## [Exercise directions]
Scan the records and identify every line in which the string "Left" occurs, then return those lines.

Stored entries:
>>
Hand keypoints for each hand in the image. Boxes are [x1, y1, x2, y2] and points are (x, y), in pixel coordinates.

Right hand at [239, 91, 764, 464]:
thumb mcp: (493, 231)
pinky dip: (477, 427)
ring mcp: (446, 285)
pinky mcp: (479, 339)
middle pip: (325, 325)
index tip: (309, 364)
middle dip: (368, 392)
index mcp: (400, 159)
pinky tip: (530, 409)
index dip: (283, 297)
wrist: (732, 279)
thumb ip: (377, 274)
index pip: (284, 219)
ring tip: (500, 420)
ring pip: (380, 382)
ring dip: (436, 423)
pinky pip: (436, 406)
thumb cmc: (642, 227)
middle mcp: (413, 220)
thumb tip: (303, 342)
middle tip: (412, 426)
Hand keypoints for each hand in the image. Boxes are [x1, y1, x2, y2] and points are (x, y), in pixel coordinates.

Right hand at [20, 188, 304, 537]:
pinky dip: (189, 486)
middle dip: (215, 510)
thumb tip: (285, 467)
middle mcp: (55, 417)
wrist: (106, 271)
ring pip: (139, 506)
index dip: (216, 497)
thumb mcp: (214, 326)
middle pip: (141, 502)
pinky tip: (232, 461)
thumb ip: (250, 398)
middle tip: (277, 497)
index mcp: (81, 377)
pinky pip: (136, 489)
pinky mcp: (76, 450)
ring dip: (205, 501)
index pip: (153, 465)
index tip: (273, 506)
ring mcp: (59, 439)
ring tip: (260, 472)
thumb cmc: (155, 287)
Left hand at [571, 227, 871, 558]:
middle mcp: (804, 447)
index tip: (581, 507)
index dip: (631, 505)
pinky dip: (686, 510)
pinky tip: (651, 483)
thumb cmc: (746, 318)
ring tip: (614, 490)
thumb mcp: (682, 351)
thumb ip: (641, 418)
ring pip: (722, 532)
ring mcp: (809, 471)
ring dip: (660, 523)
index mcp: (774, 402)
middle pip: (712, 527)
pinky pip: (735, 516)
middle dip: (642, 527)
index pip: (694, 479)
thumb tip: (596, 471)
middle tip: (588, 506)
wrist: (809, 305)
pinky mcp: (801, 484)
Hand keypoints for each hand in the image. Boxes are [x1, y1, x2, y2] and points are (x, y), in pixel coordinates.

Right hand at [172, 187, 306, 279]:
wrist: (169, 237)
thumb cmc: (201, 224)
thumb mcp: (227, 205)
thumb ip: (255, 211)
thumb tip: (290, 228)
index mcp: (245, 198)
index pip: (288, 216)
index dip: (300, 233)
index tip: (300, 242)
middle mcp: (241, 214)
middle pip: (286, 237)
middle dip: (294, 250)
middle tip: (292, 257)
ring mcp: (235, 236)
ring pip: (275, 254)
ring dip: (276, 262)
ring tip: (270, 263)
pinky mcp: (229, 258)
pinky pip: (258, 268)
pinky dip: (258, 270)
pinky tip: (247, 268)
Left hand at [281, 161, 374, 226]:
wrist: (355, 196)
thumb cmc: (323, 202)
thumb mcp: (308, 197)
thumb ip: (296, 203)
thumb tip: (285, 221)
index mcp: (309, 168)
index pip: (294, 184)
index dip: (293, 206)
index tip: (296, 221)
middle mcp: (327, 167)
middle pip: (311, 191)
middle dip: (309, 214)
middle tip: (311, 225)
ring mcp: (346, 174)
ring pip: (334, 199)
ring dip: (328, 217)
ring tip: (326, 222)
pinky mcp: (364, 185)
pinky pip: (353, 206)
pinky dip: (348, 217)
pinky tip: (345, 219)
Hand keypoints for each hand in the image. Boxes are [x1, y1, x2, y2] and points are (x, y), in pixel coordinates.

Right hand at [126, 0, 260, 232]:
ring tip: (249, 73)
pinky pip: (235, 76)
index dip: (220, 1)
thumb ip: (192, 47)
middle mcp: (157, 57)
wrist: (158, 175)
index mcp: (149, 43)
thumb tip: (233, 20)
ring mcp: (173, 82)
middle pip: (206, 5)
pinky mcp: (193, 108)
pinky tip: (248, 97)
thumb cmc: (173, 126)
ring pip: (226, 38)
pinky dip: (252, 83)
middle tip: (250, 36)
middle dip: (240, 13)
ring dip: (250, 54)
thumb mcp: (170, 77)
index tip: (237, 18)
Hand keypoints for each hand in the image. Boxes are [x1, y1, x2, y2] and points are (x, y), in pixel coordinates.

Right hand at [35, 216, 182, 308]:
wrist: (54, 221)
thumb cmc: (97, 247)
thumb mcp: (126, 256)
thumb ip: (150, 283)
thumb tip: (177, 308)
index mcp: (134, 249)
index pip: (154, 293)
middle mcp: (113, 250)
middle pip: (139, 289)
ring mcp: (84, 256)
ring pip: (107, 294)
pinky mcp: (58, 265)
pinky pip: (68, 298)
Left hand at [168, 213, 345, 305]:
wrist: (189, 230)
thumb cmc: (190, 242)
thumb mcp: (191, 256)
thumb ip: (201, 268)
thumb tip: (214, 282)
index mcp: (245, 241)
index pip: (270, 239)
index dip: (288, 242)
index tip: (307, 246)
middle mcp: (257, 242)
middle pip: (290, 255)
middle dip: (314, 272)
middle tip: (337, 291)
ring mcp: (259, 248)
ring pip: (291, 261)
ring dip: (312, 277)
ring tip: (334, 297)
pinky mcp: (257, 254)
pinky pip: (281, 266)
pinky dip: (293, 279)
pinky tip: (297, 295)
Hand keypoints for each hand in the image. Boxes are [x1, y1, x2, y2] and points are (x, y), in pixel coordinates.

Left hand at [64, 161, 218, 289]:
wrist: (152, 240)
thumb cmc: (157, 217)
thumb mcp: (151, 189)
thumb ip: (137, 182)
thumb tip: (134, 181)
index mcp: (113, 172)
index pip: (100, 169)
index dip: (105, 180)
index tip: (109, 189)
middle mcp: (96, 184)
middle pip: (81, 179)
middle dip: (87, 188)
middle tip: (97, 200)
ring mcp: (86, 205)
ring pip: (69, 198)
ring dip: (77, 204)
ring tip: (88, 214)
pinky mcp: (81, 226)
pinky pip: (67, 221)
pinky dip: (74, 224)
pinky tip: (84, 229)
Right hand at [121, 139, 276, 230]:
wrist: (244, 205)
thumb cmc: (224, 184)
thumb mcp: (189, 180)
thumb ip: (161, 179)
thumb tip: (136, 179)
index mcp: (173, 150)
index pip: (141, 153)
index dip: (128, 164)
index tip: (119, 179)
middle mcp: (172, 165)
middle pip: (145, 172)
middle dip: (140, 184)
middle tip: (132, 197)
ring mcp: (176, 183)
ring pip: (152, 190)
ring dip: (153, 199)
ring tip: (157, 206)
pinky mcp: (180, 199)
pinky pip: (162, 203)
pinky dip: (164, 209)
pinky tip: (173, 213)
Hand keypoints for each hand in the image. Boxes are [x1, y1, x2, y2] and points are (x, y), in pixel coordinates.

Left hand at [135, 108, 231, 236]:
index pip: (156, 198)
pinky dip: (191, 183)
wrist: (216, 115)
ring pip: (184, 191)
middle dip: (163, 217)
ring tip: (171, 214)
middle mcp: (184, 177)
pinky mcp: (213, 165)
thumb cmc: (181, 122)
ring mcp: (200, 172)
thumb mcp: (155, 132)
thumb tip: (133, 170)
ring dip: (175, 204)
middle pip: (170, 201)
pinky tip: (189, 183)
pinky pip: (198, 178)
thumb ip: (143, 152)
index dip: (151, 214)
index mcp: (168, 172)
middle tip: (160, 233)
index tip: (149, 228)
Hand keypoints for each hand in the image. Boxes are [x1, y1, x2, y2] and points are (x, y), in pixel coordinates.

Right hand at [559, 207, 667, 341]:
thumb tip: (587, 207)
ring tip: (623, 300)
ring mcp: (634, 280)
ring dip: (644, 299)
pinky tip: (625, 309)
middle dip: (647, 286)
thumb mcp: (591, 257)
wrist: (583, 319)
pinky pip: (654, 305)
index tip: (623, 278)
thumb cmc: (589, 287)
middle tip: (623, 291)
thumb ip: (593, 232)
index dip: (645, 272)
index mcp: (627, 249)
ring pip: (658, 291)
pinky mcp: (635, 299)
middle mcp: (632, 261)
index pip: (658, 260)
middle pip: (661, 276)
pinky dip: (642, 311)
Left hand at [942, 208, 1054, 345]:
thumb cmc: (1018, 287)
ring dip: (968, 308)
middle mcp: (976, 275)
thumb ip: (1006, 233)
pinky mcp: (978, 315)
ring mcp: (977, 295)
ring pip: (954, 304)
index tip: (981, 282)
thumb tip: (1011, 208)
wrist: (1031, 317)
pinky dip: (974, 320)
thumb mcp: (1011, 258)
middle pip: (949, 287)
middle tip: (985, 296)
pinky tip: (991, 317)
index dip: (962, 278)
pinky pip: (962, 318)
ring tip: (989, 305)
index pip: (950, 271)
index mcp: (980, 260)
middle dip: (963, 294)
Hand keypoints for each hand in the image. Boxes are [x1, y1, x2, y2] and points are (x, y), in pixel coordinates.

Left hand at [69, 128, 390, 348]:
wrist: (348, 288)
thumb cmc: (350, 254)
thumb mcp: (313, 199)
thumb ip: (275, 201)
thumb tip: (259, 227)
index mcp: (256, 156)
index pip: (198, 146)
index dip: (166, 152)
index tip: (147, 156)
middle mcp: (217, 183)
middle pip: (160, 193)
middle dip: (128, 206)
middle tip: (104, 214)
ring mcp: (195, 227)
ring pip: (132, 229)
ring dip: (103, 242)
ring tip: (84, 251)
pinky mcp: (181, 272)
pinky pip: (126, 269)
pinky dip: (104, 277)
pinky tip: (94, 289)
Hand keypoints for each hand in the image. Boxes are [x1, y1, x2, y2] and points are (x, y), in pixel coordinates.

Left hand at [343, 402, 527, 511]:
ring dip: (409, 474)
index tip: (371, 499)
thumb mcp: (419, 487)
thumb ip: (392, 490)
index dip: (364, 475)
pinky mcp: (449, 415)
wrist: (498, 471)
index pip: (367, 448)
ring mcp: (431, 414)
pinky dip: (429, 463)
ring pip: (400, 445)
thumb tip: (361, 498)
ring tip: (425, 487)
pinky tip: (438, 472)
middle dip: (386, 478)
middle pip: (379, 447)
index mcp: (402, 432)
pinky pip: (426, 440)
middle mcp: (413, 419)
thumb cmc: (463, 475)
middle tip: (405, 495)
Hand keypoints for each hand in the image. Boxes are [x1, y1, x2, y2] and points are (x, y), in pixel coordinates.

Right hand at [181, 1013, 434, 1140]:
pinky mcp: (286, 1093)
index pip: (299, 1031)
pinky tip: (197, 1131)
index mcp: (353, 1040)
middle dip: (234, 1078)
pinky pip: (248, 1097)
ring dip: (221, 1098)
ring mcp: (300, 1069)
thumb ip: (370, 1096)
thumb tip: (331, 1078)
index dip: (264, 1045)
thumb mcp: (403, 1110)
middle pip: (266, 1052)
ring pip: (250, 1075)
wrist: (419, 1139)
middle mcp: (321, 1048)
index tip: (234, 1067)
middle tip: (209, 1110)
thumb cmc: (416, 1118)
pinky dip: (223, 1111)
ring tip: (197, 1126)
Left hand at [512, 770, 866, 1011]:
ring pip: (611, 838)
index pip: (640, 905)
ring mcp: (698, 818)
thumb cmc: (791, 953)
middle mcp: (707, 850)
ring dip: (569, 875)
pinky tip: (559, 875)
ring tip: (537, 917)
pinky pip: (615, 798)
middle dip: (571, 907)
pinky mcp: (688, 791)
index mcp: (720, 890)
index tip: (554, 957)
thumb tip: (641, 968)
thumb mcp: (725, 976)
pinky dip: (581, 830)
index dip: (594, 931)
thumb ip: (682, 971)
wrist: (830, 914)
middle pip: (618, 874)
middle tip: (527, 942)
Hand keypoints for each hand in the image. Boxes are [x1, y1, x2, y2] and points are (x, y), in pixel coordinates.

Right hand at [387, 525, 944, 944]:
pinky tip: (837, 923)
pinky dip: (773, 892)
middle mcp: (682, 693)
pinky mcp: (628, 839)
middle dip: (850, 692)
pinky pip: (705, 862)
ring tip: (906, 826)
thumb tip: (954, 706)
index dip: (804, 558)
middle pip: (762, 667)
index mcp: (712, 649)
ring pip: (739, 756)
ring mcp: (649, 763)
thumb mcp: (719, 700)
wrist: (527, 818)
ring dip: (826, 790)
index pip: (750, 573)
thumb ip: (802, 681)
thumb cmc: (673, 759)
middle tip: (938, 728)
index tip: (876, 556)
<<
## [Your response]
Left hand at [571, 227, 871, 558]:
Left hand at [281, 161, 374, 226]:
Left hand at [168, 213, 345, 305]:
Left hand at [64, 161, 218, 289]:
Left hand at [135, 108, 231, 236]:
Left hand at [942, 208, 1054, 345]:
Left hand at [69, 128, 390, 348]:
Left hand at [343, 402, 527, 511]:
Left hand at [512, 770, 866, 1011]:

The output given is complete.